Omitting all pictures, retype the entries below exactly as given.

Document layout detection data:
—————
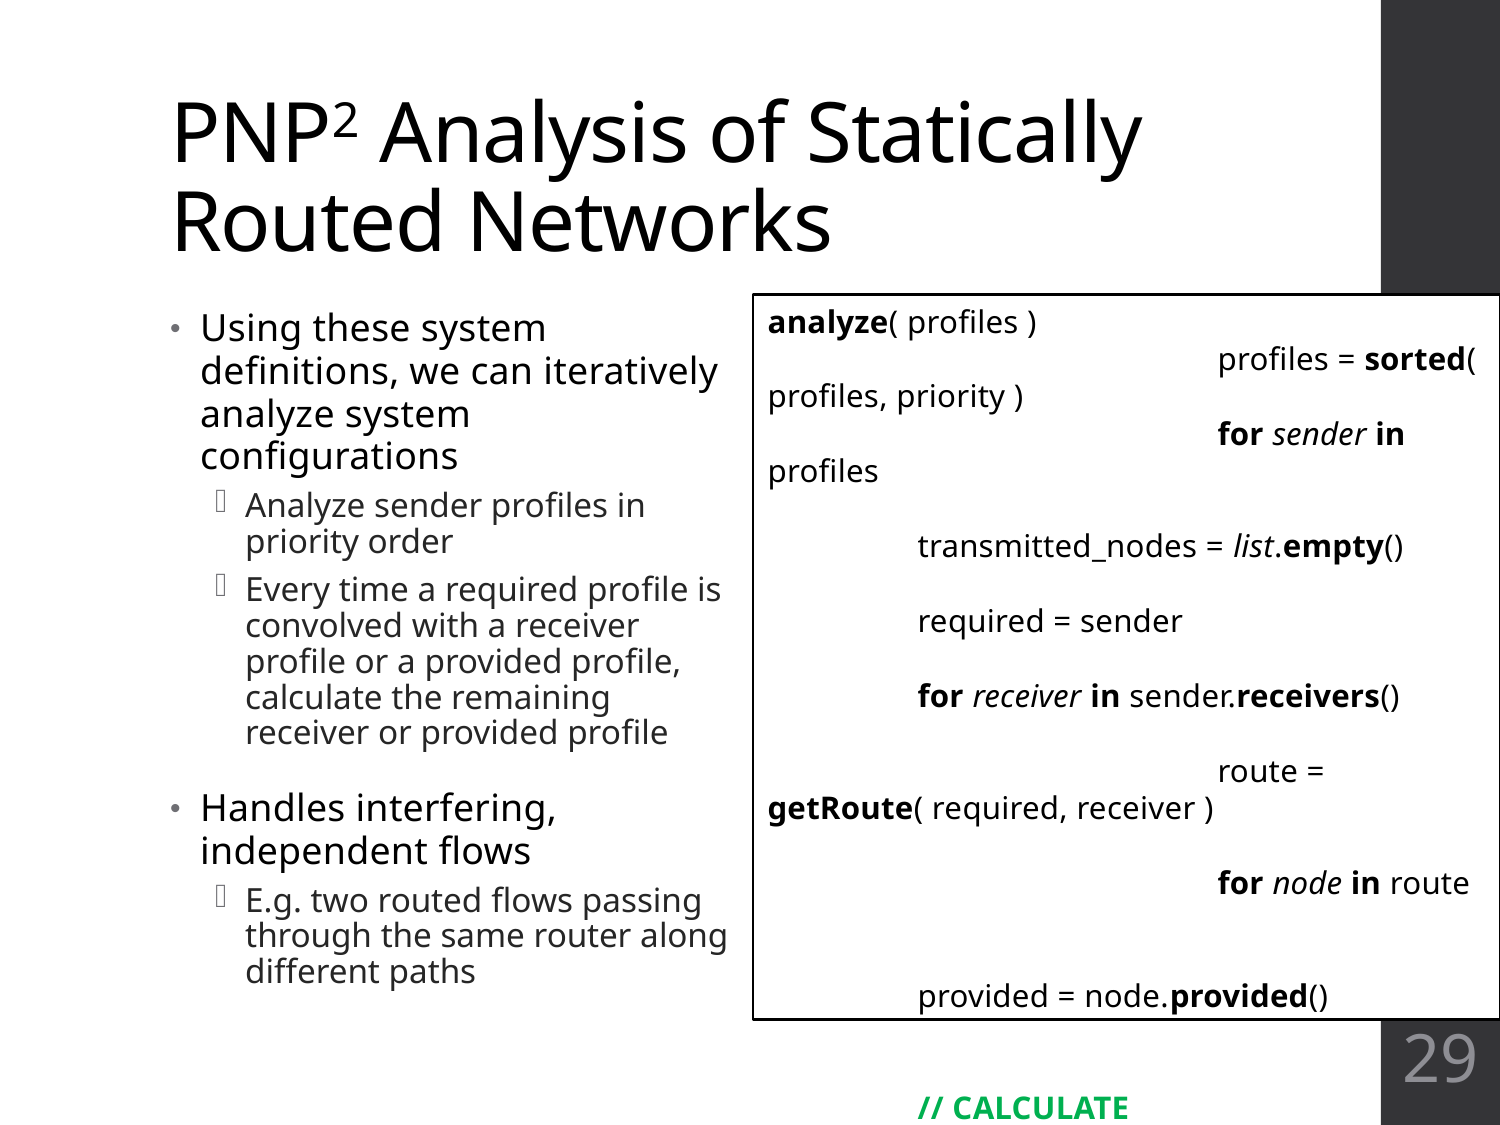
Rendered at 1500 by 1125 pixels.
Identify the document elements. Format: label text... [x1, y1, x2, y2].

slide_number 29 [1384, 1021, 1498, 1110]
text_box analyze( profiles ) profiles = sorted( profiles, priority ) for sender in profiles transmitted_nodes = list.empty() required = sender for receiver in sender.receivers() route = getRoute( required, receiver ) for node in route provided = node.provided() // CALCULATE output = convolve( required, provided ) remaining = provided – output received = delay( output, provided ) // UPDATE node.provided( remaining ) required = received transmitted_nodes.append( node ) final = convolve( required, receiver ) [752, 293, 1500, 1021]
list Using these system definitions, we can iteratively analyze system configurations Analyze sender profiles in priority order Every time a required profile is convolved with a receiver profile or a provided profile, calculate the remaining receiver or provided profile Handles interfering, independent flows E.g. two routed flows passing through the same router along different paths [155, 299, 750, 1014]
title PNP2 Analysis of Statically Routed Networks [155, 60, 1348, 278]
—————
* Response area:
Rendered at 1500 by 1125 pixels.
Identify the document elements. Format: label text... [x1, y1, x2, y2].

slide_number 29 [1384, 1021, 1498, 1110]
text_box analyze( profiles ) profiles = sorted( profiles, priority ) for sender in profiles transmitted_nodes = list.empty() required = sender for receiver in sender.receivers() route = getRoute( required, receiver ) for node in route provided = node.provided() // CALCULATE output = convolve( required, provided ) remaining = provided – output received = delay( output, provided ) // UPDATE node.provided( remaining ) required = received transmitted_nodes.append( node ) final = convolve( required, receiver ) [752, 293, 1500, 1021]
list Using these system definitions, we can iteratively analyze system configurations Analyze sender profiles in priority order Every time a required profile is convolved with a receiver profile or a provided profile, calculate the remaining receiver or provided profile Handles interfering, independent flows E.g. two routed flows passing through the same router along different paths [155, 299, 750, 1014]
title PNP2 Analysis of Statically Routed Networks [155, 60, 1348, 278]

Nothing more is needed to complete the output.